Change in T cell-mediated immunity and its relationship with high mobility group box-1 protein levels in extensively burned patients.
- Author:
Ning DONG
1
;
Bo-Quan JIN
;
Yong-Ming YAO
;
Yan YU
;
Yu-Jue CAO
;
Li-Xin HE
;
Jia-Ke CHAI
;
Zhi-Yong SHENG
Author Information
- Publication Type:Journal Article
- MeSH: Adolescent; Adult; Burns; blood; complications; immunology; Female; HMGB1 Protein; blood; Humans; Immunity, Cellular; immunology; Male; Middle Aged; Multiple Organ Failure; etiology; immunology; T-Lymphocytes; immunology
- From: Chinese Journal of Surgery 2008;46(10):759-762
- CountryChina
- Language:Chinese
-
Abstract:
OBJECTIVETo investigate the change in T cell-mediated immunity and its relationship with plasma high mobility group box-1 protein (HMGB1) levels in severely burned patients.

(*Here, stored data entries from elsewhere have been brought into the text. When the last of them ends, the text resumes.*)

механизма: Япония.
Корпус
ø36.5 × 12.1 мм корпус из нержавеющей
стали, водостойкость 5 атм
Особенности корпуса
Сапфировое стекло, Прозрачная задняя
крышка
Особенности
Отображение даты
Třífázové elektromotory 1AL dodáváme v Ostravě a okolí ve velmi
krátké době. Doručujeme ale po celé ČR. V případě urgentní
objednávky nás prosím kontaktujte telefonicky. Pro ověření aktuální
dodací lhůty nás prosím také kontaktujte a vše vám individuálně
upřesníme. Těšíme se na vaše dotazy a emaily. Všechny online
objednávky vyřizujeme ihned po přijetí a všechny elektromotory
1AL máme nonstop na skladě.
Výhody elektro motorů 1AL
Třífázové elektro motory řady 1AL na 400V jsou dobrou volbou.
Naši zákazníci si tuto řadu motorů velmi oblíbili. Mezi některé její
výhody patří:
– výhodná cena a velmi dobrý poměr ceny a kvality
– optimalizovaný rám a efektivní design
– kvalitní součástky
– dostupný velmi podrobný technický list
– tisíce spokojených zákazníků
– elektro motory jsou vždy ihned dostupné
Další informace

METHODSThirty-five extensively burned patients (> 30% total body surface area) were included in this study, and were divided into MODS group (n = 13) and non-MODS group (n = 22). The blood samples were collected on post burn days 1, 3, 5, 7, 14, 21 and 28. The plasma levels of HMGB1 were measured by using ELISA, and T lymphocyte proliferation response and its IL-2 production ability in peripheral blood were determined too. In addition, the ratio of CD4+/CD8+ T cells were detected by using flow cytometry.

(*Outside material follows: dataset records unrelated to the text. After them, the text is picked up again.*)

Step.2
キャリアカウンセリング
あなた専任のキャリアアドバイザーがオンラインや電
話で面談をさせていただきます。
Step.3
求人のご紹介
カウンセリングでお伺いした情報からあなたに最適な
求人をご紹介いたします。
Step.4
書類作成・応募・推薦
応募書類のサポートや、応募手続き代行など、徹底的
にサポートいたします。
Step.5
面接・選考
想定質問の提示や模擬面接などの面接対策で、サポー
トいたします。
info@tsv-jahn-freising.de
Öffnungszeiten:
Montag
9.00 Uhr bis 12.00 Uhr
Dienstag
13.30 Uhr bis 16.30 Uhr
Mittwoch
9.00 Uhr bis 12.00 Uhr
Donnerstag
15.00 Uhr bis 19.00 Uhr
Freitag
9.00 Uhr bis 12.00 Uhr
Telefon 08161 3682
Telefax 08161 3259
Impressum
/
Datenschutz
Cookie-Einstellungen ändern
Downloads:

RESULTSPlasma HMGB1 levels were markedly elevated on post burn day 1 in severely burned patients, and HMGB1 level was significantly higher in MODS group than in non-MODS group (P < 0.05). Lymph proliferation response and IL-2 production of T cells in peripheral blood, and the ratio of CD4+/CD8+ T cells in MODS group were markedly lower than those in non-MODS group on post burn days 1, 14, 21 and 28 (all P < 0.05). It indicated that plasma HMGB1 levels were negatively correlated to T cellular immune function parameters, including lymphocyte proliferation response, IL-2 production, and the ratio of CD4+/ CD8+ T cells in extensively burned patients (all P < 0.05).
CONCLUSIONSExtensive burns could lead to T cellular immune dysfunction, which appears to be associated with the development of MODS. HMGB1, as an important late mediators of inflammation, might be involved in the pathogenesis of suppression of T cell-mediated immunity in these patients.